[Start of Attachment]

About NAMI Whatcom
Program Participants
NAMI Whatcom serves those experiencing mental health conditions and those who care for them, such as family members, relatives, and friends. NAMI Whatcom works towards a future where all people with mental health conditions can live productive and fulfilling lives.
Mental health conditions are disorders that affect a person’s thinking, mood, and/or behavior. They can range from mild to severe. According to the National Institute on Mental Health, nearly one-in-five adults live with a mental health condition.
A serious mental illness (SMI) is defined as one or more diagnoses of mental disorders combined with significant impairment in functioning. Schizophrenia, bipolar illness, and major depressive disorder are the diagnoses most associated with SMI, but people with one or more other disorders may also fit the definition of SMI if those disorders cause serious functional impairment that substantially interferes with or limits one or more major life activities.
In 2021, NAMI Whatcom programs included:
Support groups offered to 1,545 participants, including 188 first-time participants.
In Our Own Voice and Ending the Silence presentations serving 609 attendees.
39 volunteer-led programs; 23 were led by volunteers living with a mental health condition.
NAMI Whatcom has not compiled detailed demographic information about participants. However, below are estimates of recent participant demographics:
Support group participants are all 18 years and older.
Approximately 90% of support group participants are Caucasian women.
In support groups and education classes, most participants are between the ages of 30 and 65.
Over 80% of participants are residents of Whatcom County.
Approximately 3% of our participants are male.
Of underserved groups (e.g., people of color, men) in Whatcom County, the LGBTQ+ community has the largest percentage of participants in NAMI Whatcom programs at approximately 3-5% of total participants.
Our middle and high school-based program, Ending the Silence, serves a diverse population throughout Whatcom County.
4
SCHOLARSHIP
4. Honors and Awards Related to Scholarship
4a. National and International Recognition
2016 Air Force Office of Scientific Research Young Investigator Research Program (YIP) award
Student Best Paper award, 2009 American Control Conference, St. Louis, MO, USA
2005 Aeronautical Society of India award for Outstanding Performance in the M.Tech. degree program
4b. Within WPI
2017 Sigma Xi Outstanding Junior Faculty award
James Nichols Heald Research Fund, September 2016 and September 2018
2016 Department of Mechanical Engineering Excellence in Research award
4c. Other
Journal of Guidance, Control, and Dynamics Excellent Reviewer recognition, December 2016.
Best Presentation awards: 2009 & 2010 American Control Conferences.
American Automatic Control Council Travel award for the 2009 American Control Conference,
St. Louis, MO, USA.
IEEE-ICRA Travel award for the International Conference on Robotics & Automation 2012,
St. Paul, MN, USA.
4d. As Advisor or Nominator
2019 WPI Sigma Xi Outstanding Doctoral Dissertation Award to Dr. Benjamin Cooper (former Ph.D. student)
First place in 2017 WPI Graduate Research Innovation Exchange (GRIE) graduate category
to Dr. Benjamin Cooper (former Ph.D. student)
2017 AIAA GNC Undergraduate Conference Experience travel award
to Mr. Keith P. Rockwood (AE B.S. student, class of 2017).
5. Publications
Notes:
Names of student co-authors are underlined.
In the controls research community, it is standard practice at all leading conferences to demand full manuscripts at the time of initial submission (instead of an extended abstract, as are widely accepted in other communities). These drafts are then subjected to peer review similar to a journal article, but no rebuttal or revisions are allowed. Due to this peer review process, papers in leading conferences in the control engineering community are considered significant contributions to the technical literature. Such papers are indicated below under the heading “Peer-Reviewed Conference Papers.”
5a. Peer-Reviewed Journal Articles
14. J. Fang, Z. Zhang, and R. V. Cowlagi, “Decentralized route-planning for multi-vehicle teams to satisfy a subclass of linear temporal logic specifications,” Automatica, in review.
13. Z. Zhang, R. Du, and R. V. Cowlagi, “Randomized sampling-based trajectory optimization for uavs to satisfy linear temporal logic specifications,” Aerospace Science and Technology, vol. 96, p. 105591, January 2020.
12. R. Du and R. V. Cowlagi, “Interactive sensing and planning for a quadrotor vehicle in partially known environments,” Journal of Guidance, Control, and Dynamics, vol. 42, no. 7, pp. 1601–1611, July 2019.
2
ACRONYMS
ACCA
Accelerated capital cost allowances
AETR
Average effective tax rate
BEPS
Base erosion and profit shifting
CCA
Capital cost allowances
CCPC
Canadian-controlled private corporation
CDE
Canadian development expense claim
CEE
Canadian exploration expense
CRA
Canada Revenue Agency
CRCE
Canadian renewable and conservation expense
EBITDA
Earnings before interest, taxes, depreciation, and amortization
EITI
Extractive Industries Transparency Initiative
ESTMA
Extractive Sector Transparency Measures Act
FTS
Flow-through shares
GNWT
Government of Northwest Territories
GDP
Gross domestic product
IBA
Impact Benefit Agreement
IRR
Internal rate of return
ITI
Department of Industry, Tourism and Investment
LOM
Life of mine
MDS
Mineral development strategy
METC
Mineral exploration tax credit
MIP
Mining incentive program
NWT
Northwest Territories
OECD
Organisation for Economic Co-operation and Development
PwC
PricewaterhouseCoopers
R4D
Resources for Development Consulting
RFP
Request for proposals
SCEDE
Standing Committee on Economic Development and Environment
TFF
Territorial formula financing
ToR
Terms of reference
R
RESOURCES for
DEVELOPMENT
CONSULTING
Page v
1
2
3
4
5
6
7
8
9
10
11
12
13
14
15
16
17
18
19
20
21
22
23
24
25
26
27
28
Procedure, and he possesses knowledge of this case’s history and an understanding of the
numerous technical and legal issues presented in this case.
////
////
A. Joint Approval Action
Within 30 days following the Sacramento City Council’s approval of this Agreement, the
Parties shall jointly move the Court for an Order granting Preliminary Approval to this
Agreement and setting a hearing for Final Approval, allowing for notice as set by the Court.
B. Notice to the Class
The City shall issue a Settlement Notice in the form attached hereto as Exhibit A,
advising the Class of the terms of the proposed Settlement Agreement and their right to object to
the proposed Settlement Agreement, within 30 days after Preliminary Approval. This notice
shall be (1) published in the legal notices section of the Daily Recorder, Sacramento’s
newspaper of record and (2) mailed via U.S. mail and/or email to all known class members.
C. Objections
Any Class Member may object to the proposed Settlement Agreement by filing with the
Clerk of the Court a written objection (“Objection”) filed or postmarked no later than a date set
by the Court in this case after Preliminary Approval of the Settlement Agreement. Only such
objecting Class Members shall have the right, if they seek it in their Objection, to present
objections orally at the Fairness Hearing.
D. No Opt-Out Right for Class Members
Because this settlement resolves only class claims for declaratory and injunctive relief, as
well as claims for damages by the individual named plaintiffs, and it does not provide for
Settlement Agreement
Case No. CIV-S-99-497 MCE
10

[End of Attachment]

What is required:
Look through the data above and return exactly the lines from the one that contains "4a. National and International Recognition" to the one that contains "5a. Peer-Reviewed Journal Articles", inclusive, with nothing else.

Task response:
4a. National and International Recognition
2016 Air Force Office of Scientific Research Young Investigator Research Program (YIP) award
Student Best Paper award, 2009 American Control Conference, St. Louis, MO, USA
2005 Aeronautical Society of India award for Outstanding Performance in the M.Tech. degree program
4b. Within WPI
2017 Sigma Xi Outstanding Junior Faculty award
James Nichols Heald Research Fund, September 2016 and September 2018
2016 Department of Mechanical Engineering Excellence in Research award
4c. Other
Journal of Guidance, Control, and Dynamics Excellent Reviewer recognition, December 2016.
Best Presentation awards: 2009 & 2010 American Control Conferences.
American Automatic Control Council Travel award for the 2009 American Control Conference,
St. Louis, MO, USA.
IEEE-ICRA Travel award for the International Conference on Robotics & Automation 2012,
St. Paul, MN, USA.
4d. As Advisor or Nominator
2019 WPI Sigma Xi Outstanding Doctoral Dissertation Award to Dr. Benjamin Cooper (former Ph.D. student)
First place in 2017 WPI Graduate Research Innovation Exchange (GRIE) graduate category
to Dr. Benjamin Cooper (former Ph.D. student)
2017 AIAA GNC Undergraduate Conference Experience travel award
to Mr. Keith P. Rockwood (AE B.S. student, class of 2017).
5. Publications
Notes:
Names of student co-authors are underlined.
In the controls research community, it is standard practice at all leading conferences to demand full manuscripts at the time of initial submission (instead of an extended abstract, as are widely accepted in other communities). These drafts are then subjected to peer review similar to a journal article, but no rebuttal or revisions are allowed. Due to this peer review process, papers in leading conferences in the control engineering community are considered significant contributions to the technical literature. Such papers are indicated below under the heading “Peer-Reviewed Conference Papers.”
5a. Peer-Reviewed Journal Articles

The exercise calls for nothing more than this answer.